--- START ---

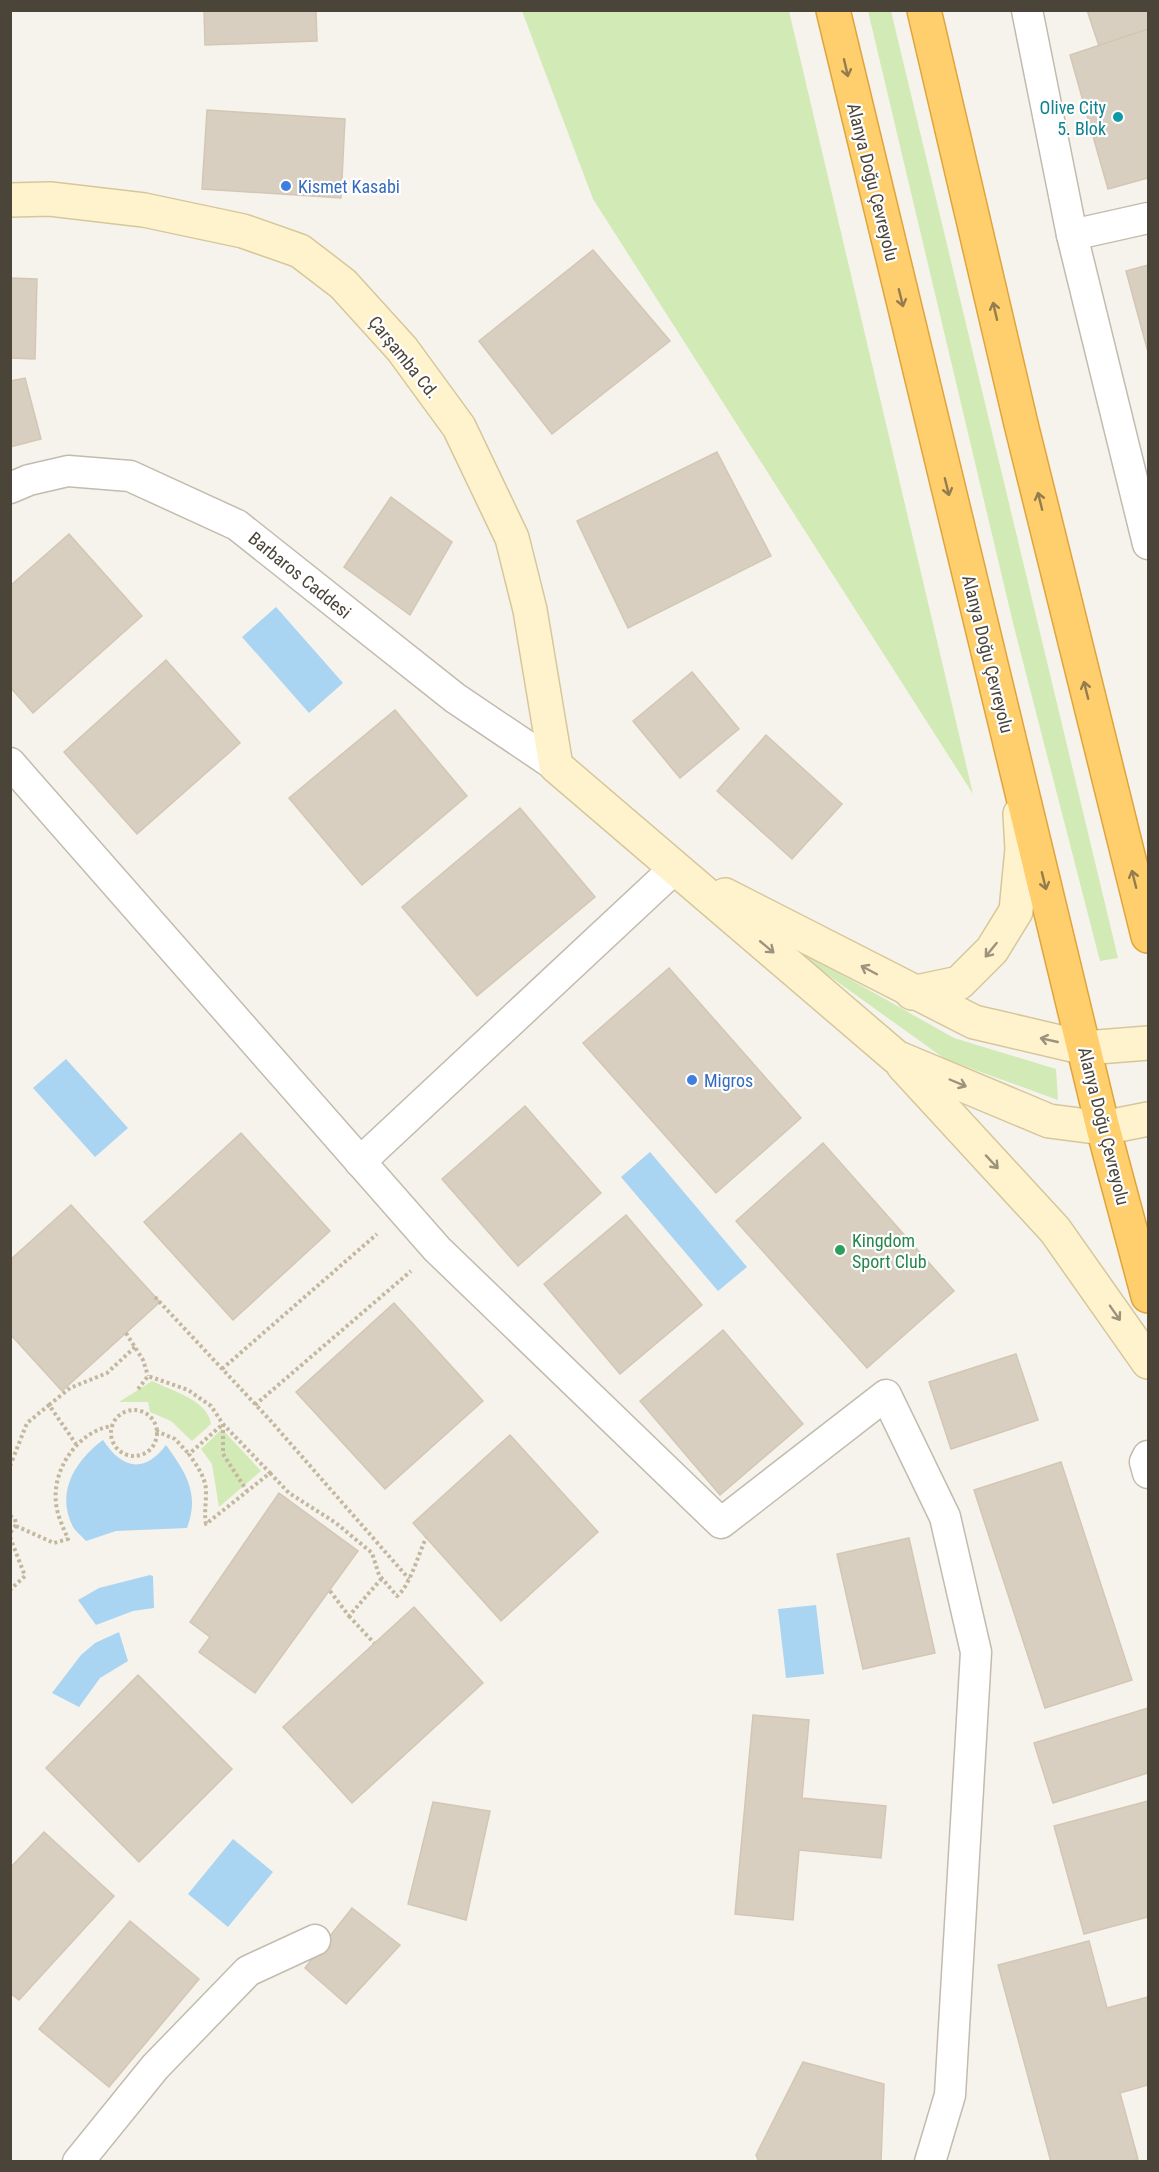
<svg xmlns="http://www.w3.org/2000/svg" width="1159" height="2172" font-family="'Roboto Condensed',sans-serif">
	<style>
		.green { fill: #d2eab5 }
		.water { fill: #a9d4f2 }
		.building { fill: #d8cfc1; stroke: #d3c7b4; stroke-width: 1.5 }
		.lines { fill: none; stroke-linecap: round; stroke-linejoin: round }
		.street-casing { stroke: #c2bbae; stroke-width: 33 }
		.secondary-casing { stroke: #d6c79b; stroke-width: 36 }
		.highway-casing { stroke: #e0a43c; stroke-width: 36 }
		.path { stroke: #c4b79f; stroke-width: 4; stroke-dasharray: 3 3; stroke-linecap: butt }
		.street { stroke: #fff; stroke-width: 30 }
		.secondary { stroke: #fff3cd; stroke-width: 33 }
		.highway { stroke: #ffcf6e; stroke-width: 33 }
		.oneway { stroke: #937c4e }
		.oneway2 { stroke: #9c937c }
		.culture-dot { fill: #0f9aa8; stroke: #fff; stroke-width: 2 }
		.shop-dot { fill: #3f7fe0; stroke: #fff; stroke-width: 2 }
		.leisure-dot { fill: #2e9e5b; stroke: #fff; stroke-width: 2 }
		.labels { text-anchor: middle; dominant-baseline: central; stroke-width: 4.5; stroke-linejoin: round; paint-order: stroke }
		.culture-label { font-size: 18px; fill: #0d838f; stroke: #fff; text-anchor: end }
		.street-label { font-size: 18px; fill: #4b4439; stroke: #fff }
		.shop-label { font-size: 18px; fill: #366cbe; stroke: #fff; text-anchor: start }
		.leisure-label { font-size: 18px; fill: #27864d; stroke: #fff; text-anchor: start }
	</style>
	<rect width="100%" height="100%" fill="#f6f3ec"/>
	<!-- green -->
	<g class="green">
		<path d="M522 11H789L973 794 593 199Z"/>
		<path d="M868 11H891L1118 958 1100 961 1013 623Z"/>
		<path d="M775 937 954 1038 1056 1069 1058 1100 945 1059Z"/>
		<path d="M152 1381C172 1391 208 1400 211 1424L192 1441 171 1421 150 1412 148 1402H119Z"/>
		<path d="M222 1429 261 1471 219 1507 212 1464 201 1449Z"/>
	</g>
	<!-- water -->
	<g class="water">
		<path d="M276 607 343 683 309 713 242 637Z"/>
		<path d="M66 1059 128 1128 95 1157 33 1088Z"/>
		<path d="M650 1152 747 1267 718 1291 621 1177Z"/>
		<path d="M103 1440C122 1469 144 1474 166 1445 186 1473 200 1493 187 1528L116 1531 86 1541C82 1536 76 1532 73 1527 55 1492 76 1460 103 1440Z"/>
		<path d="M150 1575 153 1576 154 1608 133 1611 96 1625 78 1600 99 1588Z"/>
		<path d="M816 1605 824 1674 786 1678 778 1609Z"/>
		<path d="M119 1632 128 1661 100 1678 79 1707 52 1693 81 1655 95 1643Z"/>
		<path d="M233 1839 273 1872 228 1927 188 1894Z"/>
	</g>
	<!-- building -->
	<g class="building">
		<path d="M204 10H316L317 41 205 45Z"/>
		<path d="M1087 10H1148V29L1099 46Z"/>
		<path d="M1148 29V178L1108 189 1070 55Z"/>
		<path d="M207 110 345 119 341 198 202 189Z"/>
		<path d="M593 250 670 341 552 434 479 341Z"/>
		<path d="M1148 265V352L1126 271Z"/>
		<path d="M10 278 37 279 35 359 10 358Z"/>
		<path d="M25 378 41 439 10 447V381Z"/>
		<path d="M717 452 771 556 628 628 577 521Z"/>
		<path d="M391 497 452 542 410 615 344 567Z"/>
		<path d="M69 534 142 616 33 713 10 687V586Z"/>
		<path d="M166 660 240 743 137 834 64 752Z"/>
		<path d="M692 672 739 729 680 778 633 721Z"/>
		<path d="M395 710 467 796 362 885 289 798Z"/>
		<path d="M766 735 842 804 792 859 717 791Z"/>
		<path d="M520 808 595 897 477 996 402 907Z"/>
		<path d="M669 968 801 1118 716 1193 583 1043Z"/>
		<path d="M525 1106 601 1193 518 1266 442 1179Z"/>
		<path d="M241 1133 330 1231 233 1320 144 1222Z"/>
		<path d="M823 1143 954 1291 867 1368 736 1221Z"/>
		<path d="M71 1205 160 1302 62 1391 10 1334V1260Z"/>
		<path d="M626 1215 702 1305 620 1374 544 1284Z"/>
		<path d="M394 1303 483 1401 385 1489 296 1392Z"/>
		<path d="M723 1330 803 1424 720 1495 640 1401Z"/>
		<path d="M1016 1354 1038 1420 951 1449 929 1382Z"/>
		<path d="M510 1435 598 1532 501 1621 413 1523Z"/>
		<path d="M1061 1462 1132 1680 1045 1708 974 1490Z"/>
		<path d="M279 1493 358 1551 255 1693 199 1652 210 1637 190 1622Z"/>
		<path d="M909 1538 935 1653 863 1669 837 1554Z"/>
		<path d="M414 1607 483 1683 352 1803 283 1727Z"/>
		<path d="M138 1675 232 1769 139 1862 46 1768Z"/>
		<path d="M1148 1708V1773L1053 1803 1034 1743Z"/>
		<path d="M753 1715 809 1720 802 1798 886 1806 881 1858 799 1850 793 1920 735 1914Z"/>
		<path d="M1148 1801V1917L1084 1934 1054 1826Z"/>
		<path d="M433 1802 490 1811 466 1920 408 1904Z"/>
		<path d="M44 1832 114 1896 19 2000 10 1993V1868Z"/>
		<path d="M352 1908 400 1945 346 2004 305 1968Z"/>
		<path d="M130 1921 199 1979 109 2087 39 2029Z"/>
		<path d="M1089 1941 1107 2008 1148 1997V2085L1120 2093 1138 2159 1129 2162H1051L998 1965Z"/>
		<path d="M803 2062 884 2084 881 2162H759L756 2155Z"/>
	</g>
	<g class="lines">
		<!-- street casing -->
		<g class="street-casing">
			<g id="street">
				<path d="M1027 10 1072 235 1148 544"/>
				<path d="M1072 235 1148 218"/>
				<path d="M10 488 29 480 68 471 130 476 237 525 455 698 556 766"/>
				<path d="M10 763 437 1249 721 1523 886 1395 945 1517 976 1652 950 2095 930 2162"/>
				<path d="M360 1162 674 869"/>
				<path d="M1148 1456 1145 1462 1148 1473"/>
				<path d="M78 2162 155 2067 248 1971 315 1940"/>
			</g>
		</g>
		<!-- secondary casing -->
		<g class="secondary-casing">
			<g id="secondary">
				<path d="M10 200 50 199 144 210 243 231 300 251 343 284 402 349 459 427 512 538 530 610 556 766 896 1057 1049 1121 1103 1128 1148 1119"/>
				<path d="M725 895 974 1022 1085 1048 1148 1043"/>
				<path d="M912 993 959 983 992 950 1016 911 1022 849 1020 814"/>
				<path d="M903 1065 1055 1230 1148 1362"/>
			</g>
		</g>
		<!-- highway casing -->
		<g class="highway-casing">
			<g id="highway">
				<path d="M833 10 1103 1128 1148 1296"/>
				<path d="M924 10 1021 424 1148 936"/>
			</g>
		</g>
		<!-- path -->
		<g class="path">
			<path d="M155 1297 269 1419 409 1579"/>
			<path d="M126 1333 143 1360 148 1376"/>
			<path d="M222 1369 377 1234"/>
			<path d="M138 1389 148 1376 188 1390 211 1406 223 1424 270 1473 206 1524C204 1514 206 1505 206 1494 207 1479 197 1466 189 1454L223 1424"/>
			<path d="M49 1405 70 1388 107 1373 135 1347"/>
			<path d="M255 1405 411 1271"/>
			<circle cx="134" cy="1433" r="23"/>
			<path d="M223 1424V1454L247 1491"/>
			<path d="M156 1431 175 1439 189 1454"/>
			<path d="M10 1466 27 1423 49 1405 76 1444"/>
			<path d="M270 1473 289 1493 336 1523 372 1553 379 1575 397 1596C410 1586 418 1555 426 1538"/>
			<path d="M10 1516 15 1519 16 1525 10 1533"/>
			<path d="M16 1526 54 1543 68 1539C63 1527 57 1515 56 1503 52 1469 78 1431 112 1426"/>
			<path d="M10 1537 25 1576 10 1590"/>
			<path d="M330 1591 349 1616 382 1578"/>
			<path d="M349 1616 374 1643"/>
		</g>
		<!-- street -->
		<use href="#street" class="street"/>
		<!-- secondary -->
		<use href="#secondary" class="secondary"/>
		<!-- highway -->
		<use href="#highway" class="highway"/>
	</g>
	<!-- one-way arrows -->
	<defs><path id="oneway-shaft" d="M-6 0H5M1.5-3L5.5 0L1.5 3" fill="none" stroke-width="1.6" stroke-linecap="round" stroke-linejoin="round" transform="scale(1.5)"/></defs>
	<g class="oneway">
		<use href="#oneway-shaft" transform="translate(846 68) rotate(77)"/>
		<use href="#oneway-shaft" transform="translate(901 298) rotate(76)"/>
		<use href="#oneway-shaft" transform="translate(995 311) rotate(-103)"/>
		<use href="#oneway-shaft" transform="translate(947 487) rotate(76)"/>
		<use href="#oneway-shaft" transform="translate(1040 501) rotate(-104)"/>
		<use href="#oneway-shaft" transform="translate(1086 690) rotate(-104)"/>
		<use href="#oneway-shaft" transform="translate(1134 879) rotate(-104)"/>
		<use href="#oneway-shaft" transform="translate(1044 881) rotate(76)"/>
	</g>
	<g class="oneway2">
		<use href="#oneway-shaft" transform="translate(767 947) rotate(40)"/>
		<use href="#oneway-shaft" transform="translate(991 950) rotate(129)"/>
		<use href="#oneway-shaft" transform="translate(869 970) rotate(-152)"/>
		<use href="#oneway-shaft" transform="translate(1049 1040) rotate(-167)"/>
		<use href="#oneway-shaft" transform="translate(958 1083) rotate(23)"/>
		<use href="#oneway-shaft" transform="translate(992 1162) rotate(47)"/>
		<use href="#oneway-shaft" transform="translate(1115 1313) rotate(55)"/>
	</g>
	<!-- markers -->
	<circle class="culture-dot" cx="1118" cy="117" r="6"/>
	<g class="shop-dot">
		<circle cx="286" cy="186" r="6"/>
		<circle cx="692" cy="1080" r="6"/>
	</g>
	<circle class="leisure-dot" cx="840" cy="1250" r="6"/>
	<g class="labels">
		<!-- culture labels -->
		<g class="culture-label">
			<text x="1106" y="107">Olive City<tspan x="1106" dy="21">5. Blok</tspan></text>
		</g>
		<!-- street labels -->
		<g class="street-label">
			<text transform="translate(873 182) rotate(76)">Alanya Doğu Çevreyolu</text>
			<text transform="translate(404 357) rotate(51)">Çarşamba Cd.</text>
			<text transform="translate(300 575) rotate(39)">Barbaros Caddesi</text>
			<text transform="translate(988 654) rotate(76)">Alanya Doğu Çevreyolu</text>
			<text transform="translate(1104 1126) rotate(76)">Alanya Doğu Çevreyolu</text>
		</g>
		<!-- shop labels -->
		<g class="shop-label">
			<text x="298" y="186">Kismet Kasabi</text>
			<text x="704" y="1080">Migros</text>
		</g>
		<!-- leisure labels -->
		<g class="leisure-label">
			<text x="852" y="1240">Kingdom<tspan x="852" dy="21">Sport Club</tspan></text>
		</g>
	</g>
	<!-- border -->
	<rect width="1159" height="2172" fill="none" stroke="#4b4439" stroke-width="24"/>
</svg>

--- END ---

* Task item: Copy verbatim, from the listing above, each line from the one containing "1708V1773L1053 1803 1034" down to the one containing "199 144 210", inclusive.

* Response area:
		<path d="M1148 1708V1773L1053 1803 1034 1743Z"/>
		<path d="M753 1715 809 1720 802 1798 886 1806 881 1858 799 1850 793 1920 735 1914Z"/>
		<path d="M1148 1801V1917L1084 1934 1054 1826Z"/>
		<path d="M433 1802 490 1811 466 1920 408 1904Z"/>
		<path d="M44 1832 114 1896 19 2000 10 1993V1868Z"/>
		<path d="M352 1908 400 1945 346 2004 305 1968Z"/>
		<path d="M130 1921 199 1979 109 2087 39 2029Z"/>
		<path d="M1089 1941 1107 2008 1148 1997V2085L1120 2093 1138 2159 1129 2162H1051L998 1965Z"/>
		<path d="M803 2062 884 2084 881 2162H759L756 2155Z"/>
	</g>
	<g class="lines">
		<!-- street casing -->
		<g class="street-casing">
			<g id="street">
				<path d="M1027 10 1072 235 1148 544"/>
				<path d="M1072 235 1148 218"/>
				<path d="M10 488 29 480 68 471 130 476 237 525 455 698 556 766"/>
				<path d="M10 763 437 1249 721 1523 886 1395 945 1517 976 1652 950 2095 930 2162"/>
				<path d="M360 1162 674 869"/>
				<path d="M1148 1456 1145 1462 1148 1473"/>
				<path d="M78 2162 155 2067 248 1971 315 1940"/>
			</g>
		</g>
		<!-- secondary casing -->
		<g class="secondary-casing">
			<g id="secondary">
				<path d="M10 200 50 199 144 210 243 231 300 251 343 284 402 349 459 427 512 538 530 610 556 766 896 1057 1049 1121 1103 1128 1148 1119"/>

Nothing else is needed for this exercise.